C# 8.0 shipped with .NET Core 3.0 in September 2019. The feature set is more impactful than any C# release since C# 5.0 introduced async/await.

Nullable reference types

Nullable reference types (NRT) make the null-safety of reference types explicit in the type system. With NRT enabled, string is non-nullable (cannot be null without a compiler warning); string? is nullable. The compiler warns when a nullable value is used without a null check and when a non-nullable variable is assigned a potentially null value. Enabling NRT on existing codebases surfaces hundreds of implicit nullability assumptions that are potential NullReferenceExceptions.

Switch expressions

Switch expressions replace verbose switch statements with concise expression syntax. The arms of a switch expression use pattern matching: type patterns, property patterns, tuple patterns, and positional patterns.
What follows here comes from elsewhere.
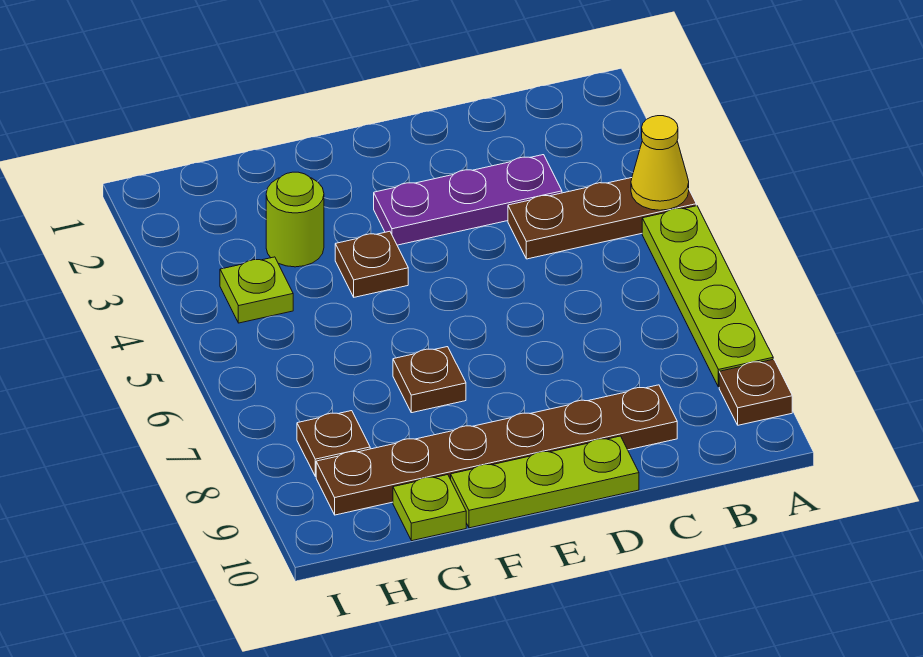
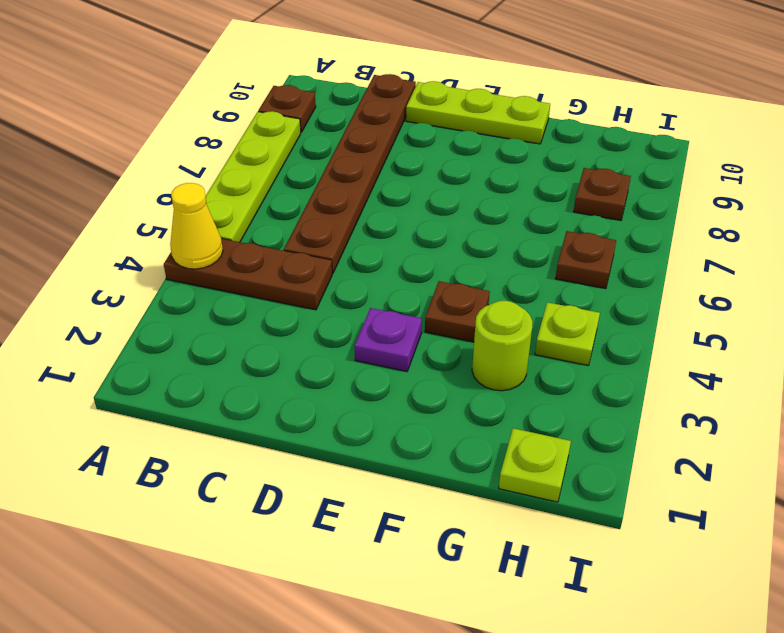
purple 1x3 plate [374,155,562,245] -> purple 1x1 plate [354,308,422,372]
brown 1x6 plate [316,385,677,515] -> brown 1x6 plate turned to [284,74,416,274]
brown 1x1 plate [393,347,466,413] -> brown 1x1 plate moved to [555,231,616,289]
lime 1x1 plate [393,475,466,541] -> lime 1x1 plate moved to [499,428,571,502]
The switch expression is an expression (has a value) rather than a statement, enabling its use in property initialisers, ternary expressions, and LINQ. The pattern matching capability makes discriminated union-style code natural in C#.

Async streams

Async streams (IAsyncEnumerable) allow async iteration: a method that returns IAsyncEnumerable yields values asynchronously, and the consumer uses await foreach. The pattern is natural for: streaming database queries (yield each row as it arrives rather than buffering all rows), consuming message queues one message at a time, and reading paginated API responses without buffering all pages. IAsyncEnumerable bridges the gap between async/await and LINQ's IEnumerable.

Ranges and indices

The index-from-end operator (^) and range operator (..) enable concise slice syntax for arrays and spans: array[^1] is the last element, array[1..^1] is all elements except first and last. The System.Range and System.Index types make this work with any indexable type that implements the required pattern. Combined with Span, ranges provide efficient slice operations without array allocation.